Leung (1970) and Eggen (1970) suggested that the $\delta$ Scuti stars form two separate luminosity groups: variables near = 1.9 and 0.6, respectively. However, the distribution of a larger sample of variables showed no such separation (e.g., Breger 1979). Consequently, the view that $\delta$ Scuti pulsation is a general property of stars in the lower instability strip seemed to be confirmed.

The stellar parallaxes obtained with the Hipparcos astrometry satellite have allowed a more accurate determination of absolute magnitudes of relatively nearby stars. This has led to a number of studies which incorporated these new, and (usually) more accurate distances. A number of astronomers reported that the nearby $\delta$ Scuti stars indeed appear to fall into a high-luminosity and low-luminosity groups. Antonello & Mantegazza (1997) have examined the grouping of $\delta$ Scuti stars with known Hipparcos parallaxes in the Hertzsprung-Russell Diagram. They confirm the groupings for nearby stars. However, they also find that the distinction between the groups disappears once the sample is enlarged by including more distant stars. This argues against the existence of two separate groups.

The present picture that pulsation is a normal phenomenon in the Lower Instability Strip should not be interpreted to mean that all stars have the same probability of pulsating with a particular amplitude. In fact, stellar rotation and chemical peculiarity have a strong influence on the incidence, mode selection and amplitudes of pulsation. In a study of the incidence of pulsation in both field and cluster stars, Breger (1970) found that the classical Am stars do not pulsate, but the evolved Am stars (the $\delta$ Del = $\rho$ Pup stars) do. In fact, the behavior of the classical Am stars could be understood by the diffusion hypothesis. Here the amount of helium in the HeII ionization zone, which is required by pulsational instability, is reduced, leading to increased stellar stability (Breger 1972c).

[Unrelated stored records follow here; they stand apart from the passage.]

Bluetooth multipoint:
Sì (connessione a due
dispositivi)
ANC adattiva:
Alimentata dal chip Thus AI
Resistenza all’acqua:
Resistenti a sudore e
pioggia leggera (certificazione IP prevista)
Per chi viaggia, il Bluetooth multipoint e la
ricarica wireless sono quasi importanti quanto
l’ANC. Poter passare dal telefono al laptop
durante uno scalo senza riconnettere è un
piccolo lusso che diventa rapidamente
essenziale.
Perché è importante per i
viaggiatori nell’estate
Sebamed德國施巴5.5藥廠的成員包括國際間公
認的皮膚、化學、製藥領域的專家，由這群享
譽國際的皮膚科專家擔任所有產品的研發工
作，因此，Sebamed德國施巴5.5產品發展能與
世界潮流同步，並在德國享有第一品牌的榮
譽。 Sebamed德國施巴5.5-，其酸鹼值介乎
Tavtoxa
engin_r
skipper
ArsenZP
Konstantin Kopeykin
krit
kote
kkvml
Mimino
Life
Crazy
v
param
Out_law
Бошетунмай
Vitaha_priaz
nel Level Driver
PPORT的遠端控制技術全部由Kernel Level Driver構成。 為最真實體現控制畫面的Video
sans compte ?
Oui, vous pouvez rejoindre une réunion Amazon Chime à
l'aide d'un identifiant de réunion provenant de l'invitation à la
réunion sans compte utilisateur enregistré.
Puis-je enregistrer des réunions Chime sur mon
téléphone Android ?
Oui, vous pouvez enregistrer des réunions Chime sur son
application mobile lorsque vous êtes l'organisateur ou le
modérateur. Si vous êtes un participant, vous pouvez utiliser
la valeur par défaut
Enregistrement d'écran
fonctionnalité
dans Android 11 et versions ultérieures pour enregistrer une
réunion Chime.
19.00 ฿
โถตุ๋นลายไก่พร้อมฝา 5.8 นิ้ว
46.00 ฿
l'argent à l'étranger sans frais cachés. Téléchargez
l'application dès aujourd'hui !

Since 1972, considerably more information on the variability for individual Am stars and other chemically peculiar stars has become available. The behavior of the different types of chemically peculiar stars inside the instability strip is very complex. The increased sample of Am stars shows that it is possible for an Am star to pulsate (e.g., HD 1097, Kurtz 1989), but that pulsation among the classical Am stars is rare and of small amplitude. Another significant discovery was the rapid pulsation in Ap stars by Kurtz (1982). This group is now called the rapidly oscillating Ap (roAp) stars.